── Material supplied

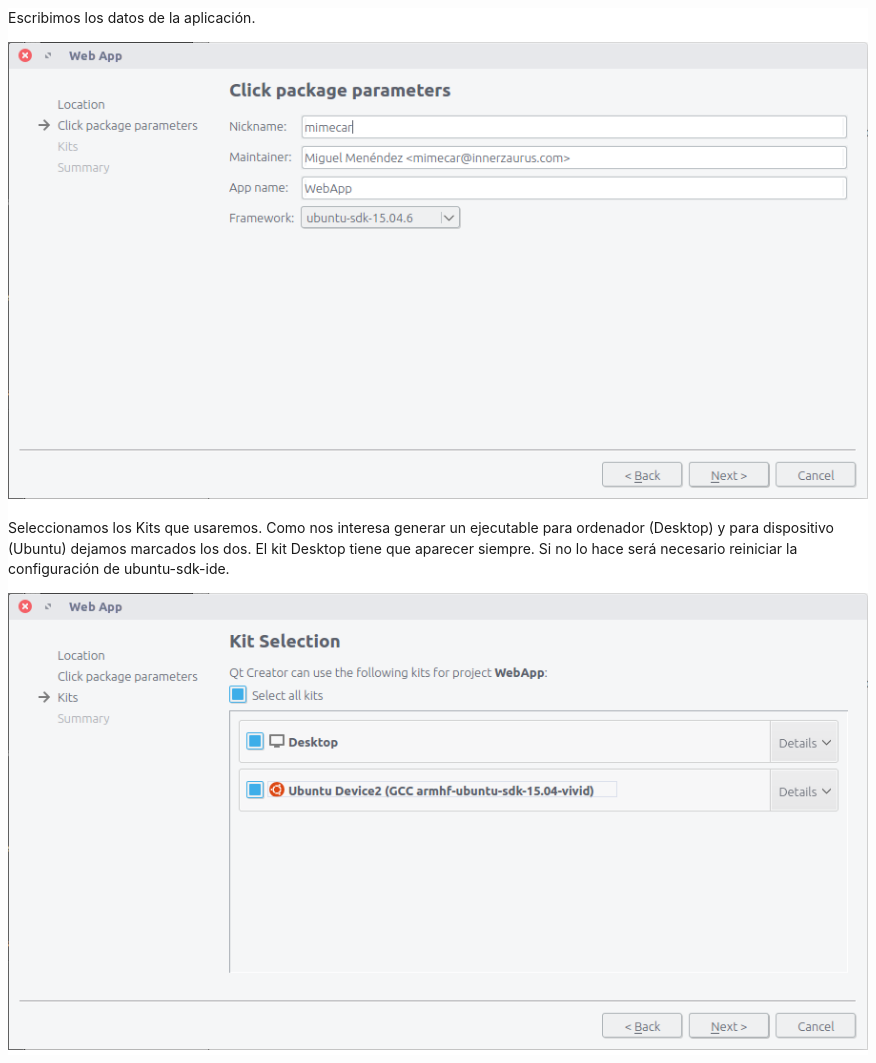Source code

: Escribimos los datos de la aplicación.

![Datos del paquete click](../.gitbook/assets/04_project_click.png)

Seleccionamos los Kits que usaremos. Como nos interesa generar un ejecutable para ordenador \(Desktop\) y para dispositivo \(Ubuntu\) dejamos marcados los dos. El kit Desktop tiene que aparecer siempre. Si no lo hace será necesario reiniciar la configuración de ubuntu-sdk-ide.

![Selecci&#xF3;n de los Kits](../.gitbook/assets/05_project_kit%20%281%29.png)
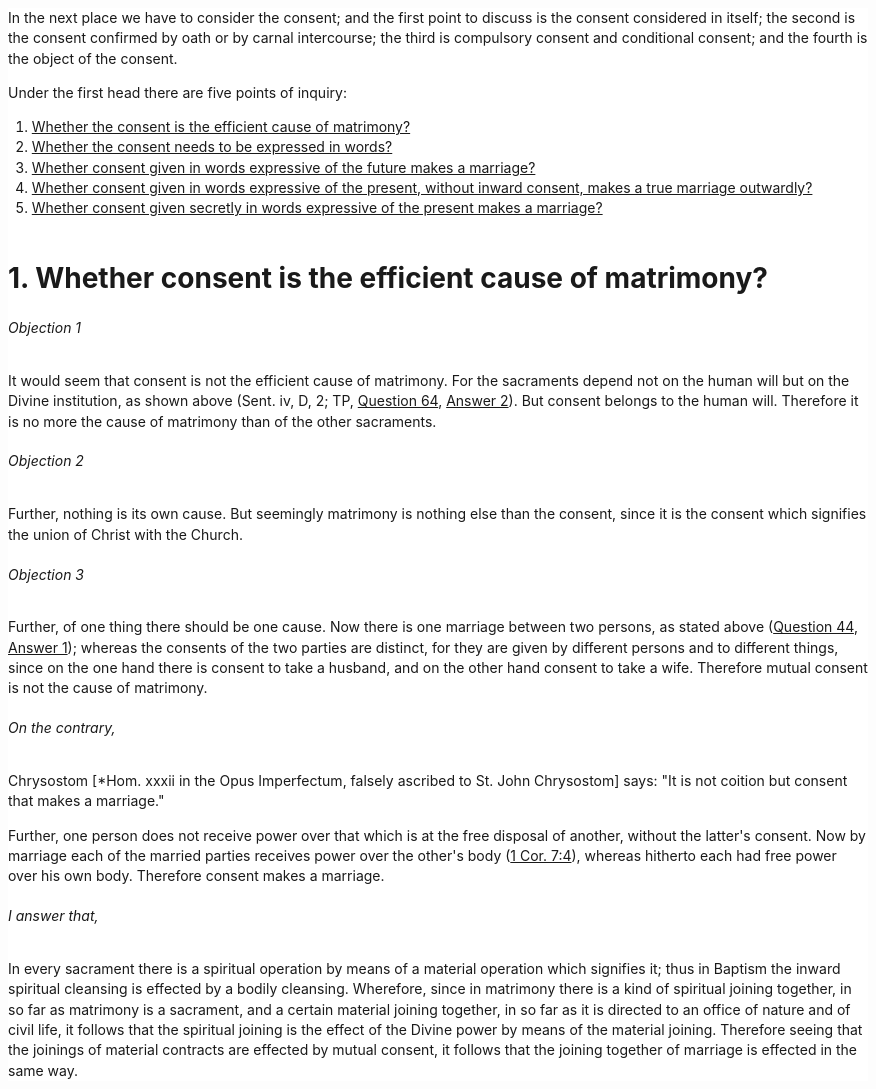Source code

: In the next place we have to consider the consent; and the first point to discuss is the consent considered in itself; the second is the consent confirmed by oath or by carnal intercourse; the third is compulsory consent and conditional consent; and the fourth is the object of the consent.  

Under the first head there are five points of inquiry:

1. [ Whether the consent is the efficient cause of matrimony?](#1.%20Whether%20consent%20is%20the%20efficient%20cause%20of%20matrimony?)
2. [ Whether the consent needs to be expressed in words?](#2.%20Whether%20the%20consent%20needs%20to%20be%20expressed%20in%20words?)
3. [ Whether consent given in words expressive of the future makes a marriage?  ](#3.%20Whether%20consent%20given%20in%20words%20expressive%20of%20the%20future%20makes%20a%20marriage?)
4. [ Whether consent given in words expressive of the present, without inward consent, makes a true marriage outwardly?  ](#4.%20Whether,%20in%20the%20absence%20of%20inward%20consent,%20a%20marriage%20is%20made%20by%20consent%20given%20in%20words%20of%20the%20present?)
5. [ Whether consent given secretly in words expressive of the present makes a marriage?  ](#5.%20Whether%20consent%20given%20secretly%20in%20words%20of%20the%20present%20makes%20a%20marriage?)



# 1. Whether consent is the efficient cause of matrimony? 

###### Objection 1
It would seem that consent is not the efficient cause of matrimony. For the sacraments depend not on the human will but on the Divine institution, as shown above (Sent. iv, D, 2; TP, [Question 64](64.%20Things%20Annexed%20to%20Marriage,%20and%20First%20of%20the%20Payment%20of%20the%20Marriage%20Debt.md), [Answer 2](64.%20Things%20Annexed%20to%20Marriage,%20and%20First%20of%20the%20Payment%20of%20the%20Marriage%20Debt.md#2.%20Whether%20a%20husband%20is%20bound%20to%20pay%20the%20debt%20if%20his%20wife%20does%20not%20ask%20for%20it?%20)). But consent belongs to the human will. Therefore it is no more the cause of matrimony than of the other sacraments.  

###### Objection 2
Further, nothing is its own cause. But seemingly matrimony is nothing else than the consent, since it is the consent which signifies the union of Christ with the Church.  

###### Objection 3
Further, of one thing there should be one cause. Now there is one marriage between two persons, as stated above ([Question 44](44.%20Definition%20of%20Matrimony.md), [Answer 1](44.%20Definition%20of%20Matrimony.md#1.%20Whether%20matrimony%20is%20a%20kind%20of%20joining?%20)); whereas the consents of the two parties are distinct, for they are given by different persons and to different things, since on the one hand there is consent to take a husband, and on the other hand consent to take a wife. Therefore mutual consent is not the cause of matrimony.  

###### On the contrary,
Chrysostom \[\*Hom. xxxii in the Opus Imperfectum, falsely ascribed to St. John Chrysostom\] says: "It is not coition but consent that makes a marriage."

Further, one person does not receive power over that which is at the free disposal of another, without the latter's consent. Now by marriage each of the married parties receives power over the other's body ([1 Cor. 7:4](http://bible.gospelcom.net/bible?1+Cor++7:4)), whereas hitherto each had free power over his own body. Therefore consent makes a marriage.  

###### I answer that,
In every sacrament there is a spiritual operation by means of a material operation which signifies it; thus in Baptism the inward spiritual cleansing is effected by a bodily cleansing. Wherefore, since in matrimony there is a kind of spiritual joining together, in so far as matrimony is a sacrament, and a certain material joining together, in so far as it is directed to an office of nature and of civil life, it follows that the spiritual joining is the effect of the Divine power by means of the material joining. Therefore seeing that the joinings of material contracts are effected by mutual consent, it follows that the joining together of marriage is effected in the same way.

────

In the listing above, each line with the word "than" is to be copied out.

It would seem that consent is not the efficient cause of matrimony. For the sacraments depend not on the human will but on the Divine institution, as shown above (Sent. iv, D, 2; TP, [Question 64](64.%20Things%20Annexed%20to%20Marriage,%20and%20First%20of%20the%20Payment%20of%20the%20Marriage%20Debt.md), [Answer 2](64.%20Things%20Annexed%20to%20Marriage,%20and%20First%20of%20the%20Payment%20of%20the%20Marriage%20Debt.md#2.%20Whether%20a%20husband%20is%20bound%20to%20pay%20the%20debt%20if%20his%20wife%20does%20not%20ask%20for%20it?%20)). But consent belongs to the human will. Therefore it is no more the cause of matrimony than of the other sacraments.  
Further, nothing is its own cause. But seemingly matrimony is nothing else than the consent, since it is the consent which signifies the union of Christ with the Church.  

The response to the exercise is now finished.